There are few things as fascinating as the reality of self-sacrifice. Most of our movies, political speeches, and internal narratives celebrate some element of one’s ability to lose personally for the sake of the greater good.
It is a pretty crazy thing, when we stop to think about it. Each of us is created with just one person to steward (ourselves, if that is not clear). We have a life to protect, a mind to feed, and emotions to foster. It is a full-time, inescapable task to try to care for our own personhood. As if to accentuate this point, we have centuries and millennia of instinct and conditioning. A survival instinct.
And yet, under certain conditions, we are willing to throw it all away.
Not only that, we actually honor the idea. It might make sense, being people who thrive in community, if there were some sort of reaction that caused us to step in front of buses to save others or give up our seat when we see someone in physical pain. But these sorts of things are not just occasional reactions to an overwhelming attempt to care for others.
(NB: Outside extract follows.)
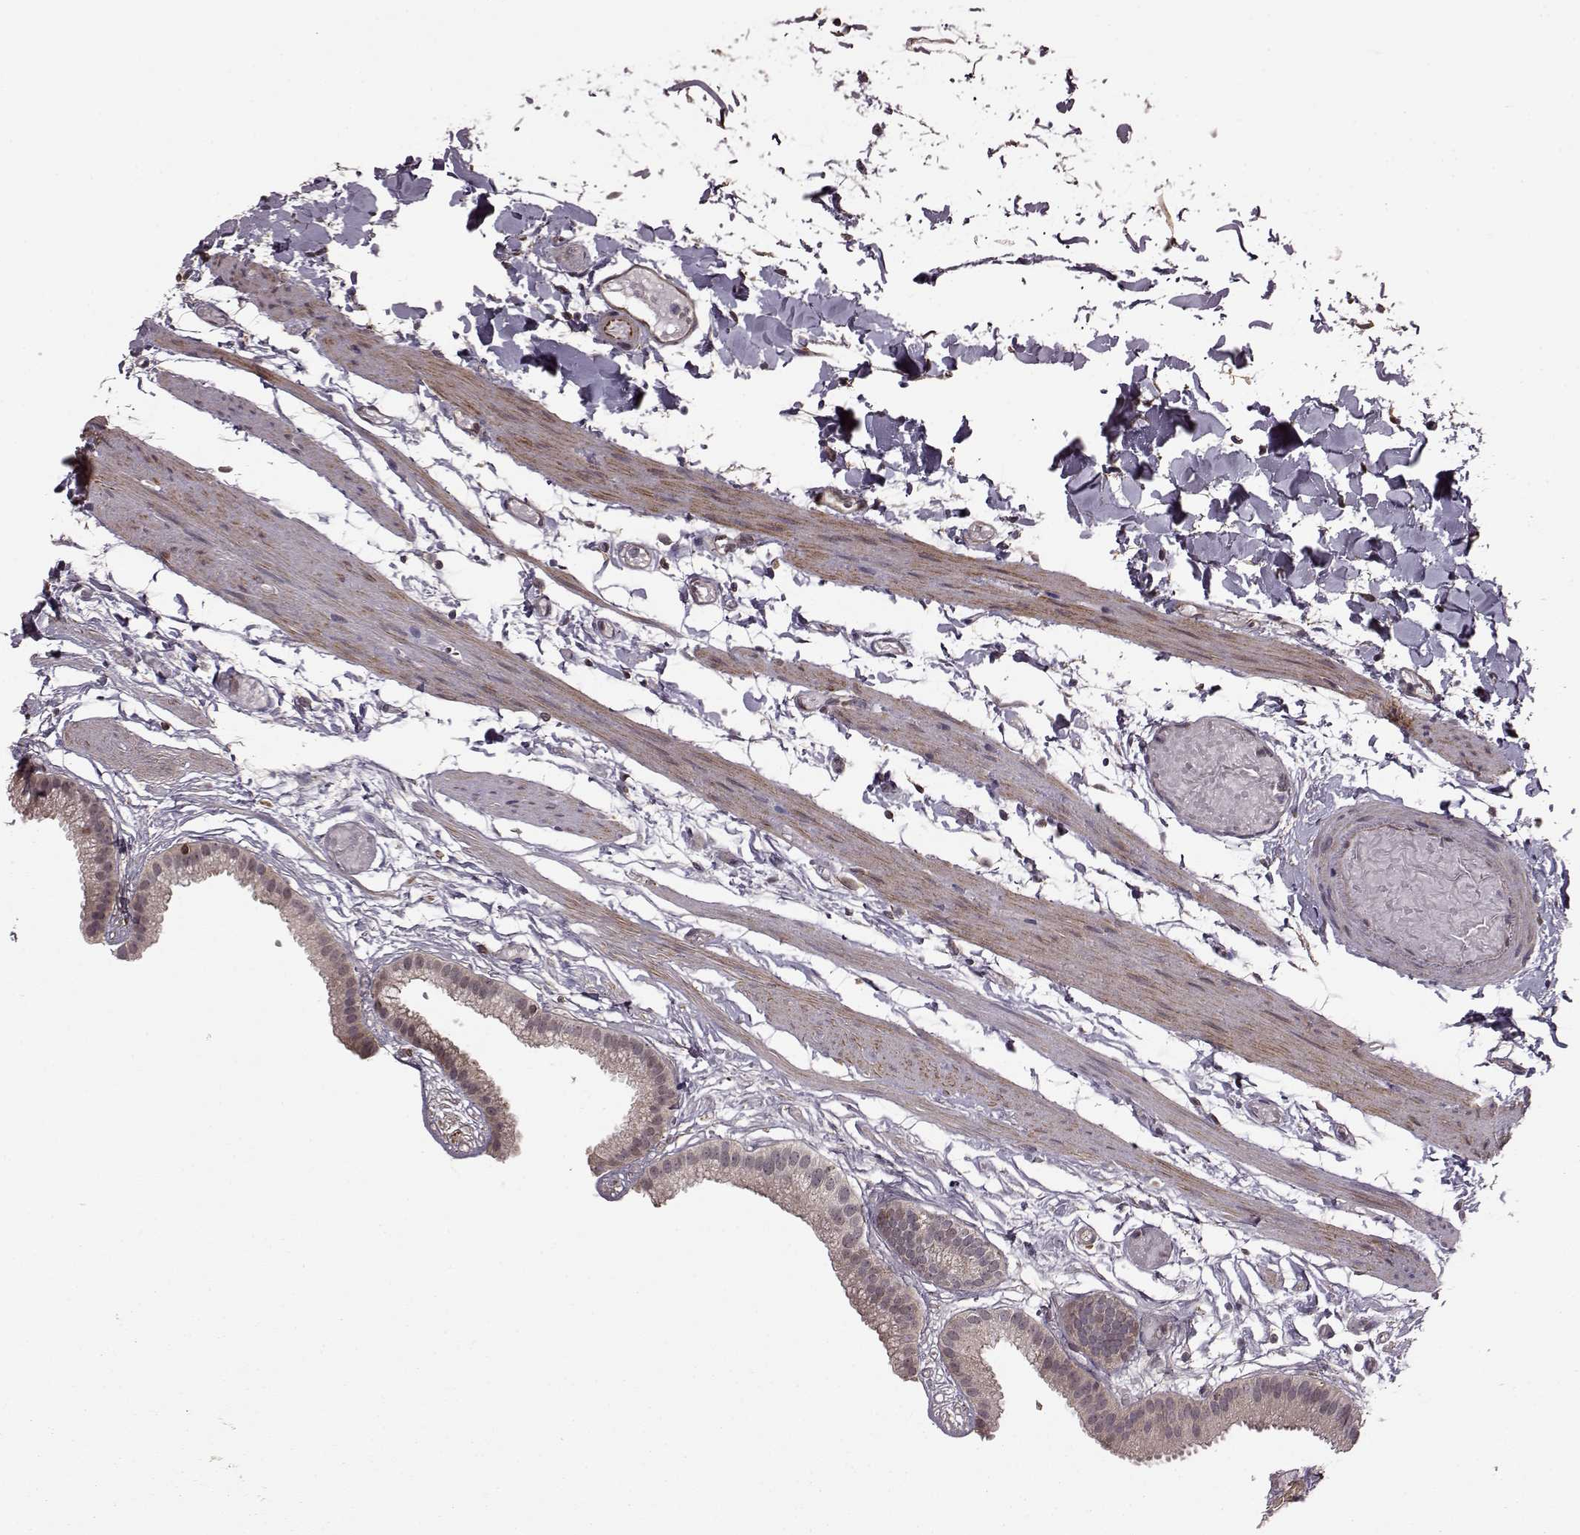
{"staining": {"intensity": "moderate", "quantity": ">75%", "location": "cytoplasmic/membranous"}, "tissue": "gallbladder", "cell_type": "Glandular cells", "image_type": "normal", "snomed": [{"axis": "morphology", "description": "Normal tissue, NOS"}, {"axis": "topography", "description": "Gallbladder"}], "caption": "Benign gallbladder shows moderate cytoplasmic/membranous positivity in approximately >75% of glandular cells.", "gene": "FNIP2", "patient": {"sex": "female", "age": 45}}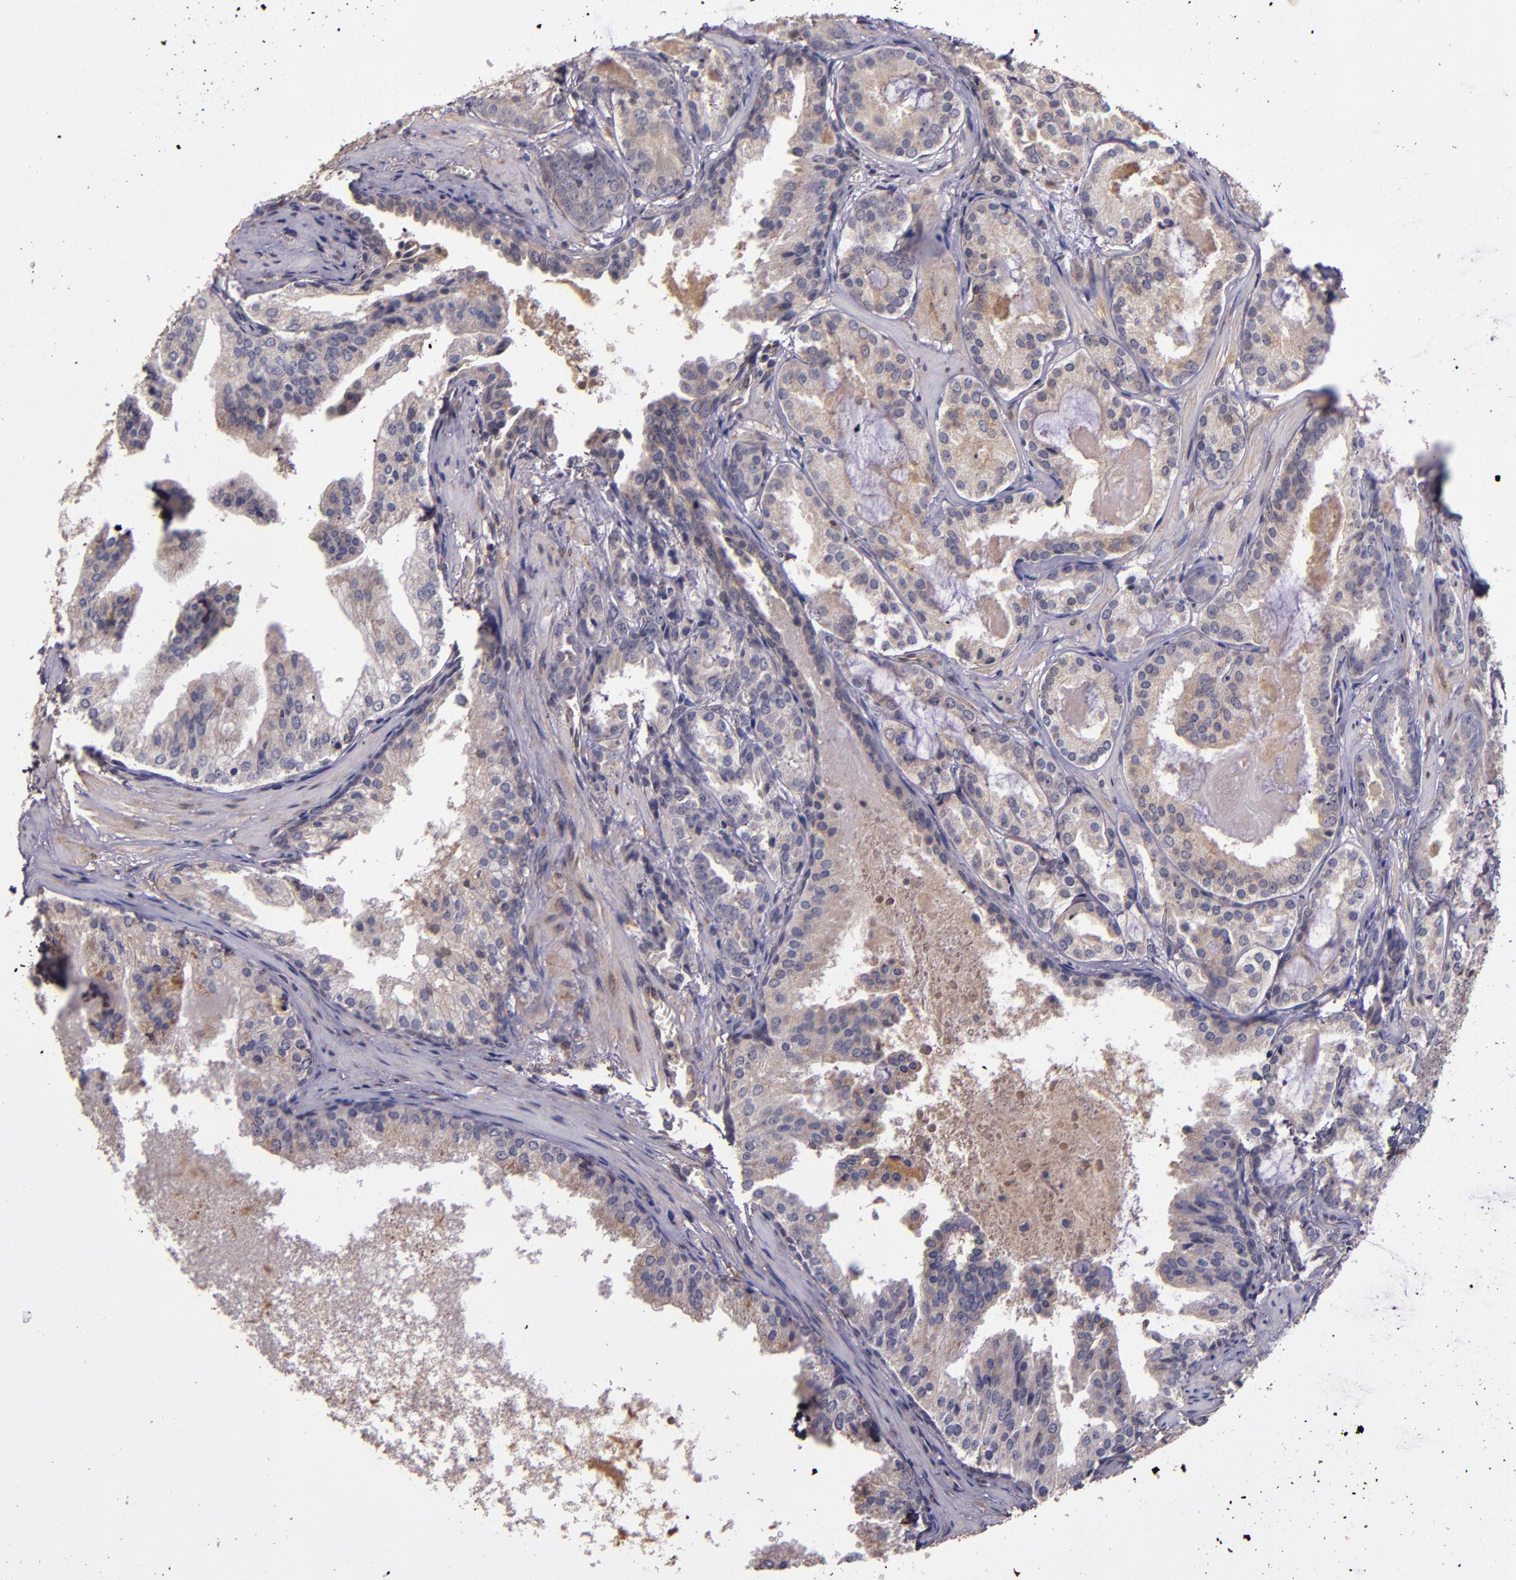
{"staining": {"intensity": "weak", "quantity": ">75%", "location": "cytoplasmic/membranous"}, "tissue": "prostate cancer", "cell_type": "Tumor cells", "image_type": "cancer", "snomed": [{"axis": "morphology", "description": "Adenocarcinoma, Medium grade"}, {"axis": "topography", "description": "Prostate"}], "caption": "A brown stain highlights weak cytoplasmic/membranous positivity of a protein in human prostate cancer tumor cells.", "gene": "PRAF2", "patient": {"sex": "male", "age": 64}}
It is something we dream about – I have often gone to bed actually fantasizing about giving my life to save a loved one. We sometimes plan to self-sacrifice. Many make it a habit, a way of life. Some will do it to such a degree they completely lose a sense of their own self!
A Cultural Phenomena
Culture is a consensus among participants in a group about what is honored and what is shamed. As much as our instincts predispose us to self-preservation, almost every culture honors the idea of self-sacrifice.
The fact is we thrive in communities. Life is about each individual participating in a greater good. And sometimes that comes at a cost. The community itself is more valuable than the individual. And even the individual agrees with this.
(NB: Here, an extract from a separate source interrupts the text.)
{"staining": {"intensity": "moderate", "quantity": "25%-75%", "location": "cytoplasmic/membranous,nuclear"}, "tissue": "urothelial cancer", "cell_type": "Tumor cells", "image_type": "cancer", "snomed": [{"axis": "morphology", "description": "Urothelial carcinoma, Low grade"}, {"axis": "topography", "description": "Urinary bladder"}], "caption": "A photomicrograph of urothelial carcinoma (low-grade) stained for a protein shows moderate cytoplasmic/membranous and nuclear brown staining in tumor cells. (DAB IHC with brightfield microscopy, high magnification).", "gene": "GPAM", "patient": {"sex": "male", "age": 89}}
Therefore. We get a cultural phenomena in which we celebrate the self-sacrificial acts of community participants. We honor members of the military, bestow the title of hero on any Good Samaritan that steps in to interrupt injustice at the cost of his/her own life.
Even so, each member of the community is not beholden to this cultural norm. We do not have to conform to what the culture honors. Indeed, there are many ways in which we don’t; counter-cultural movements wherein we try to reframe what is honored and what is shamed.
My Best Interest
Here is the great paradox of being human – we always (and I mean always) pursue what we perceive to be in our best self-interest and, somehow, that self-interest includes self-sacrifice.
It seems like an oxymoron. If we are to always pursue what is best for us, how does sacrifice ever serve our own good? Shouldn’t we always fight to preserve our safety and well-being?
Within each of us, we know there is a point at which the cost of our own well-being is not worth it. What an extraordinary discovery. We are so predisposed to community that we ourselves feel as though sacrificing for them is one of the greatest, most self-serving things we can do with our lives.
The allure of self-sacrifice is the transcendent joy of serving something bigger than ourselves. Loving a community is a greater desire than holding on to every superficial manifestation of self-preservation.
There are obviously dangers in swinging too hard in this direction. As I mentioned earlier, people look to sacrifice so much they forget who they are and lean into sacrificing themselves when it is neither good for the community or their own best interest. But, by and large, this propensity to serve the community is an incredible good. A beautiful thing about being human. There is as much danger in ignoring or silencing it as there is in over-indulging it.
Taking the allure of self-sacrifice in proper measure, for its true value, and for what it is worth is one of the great celebrations of what it means to be human.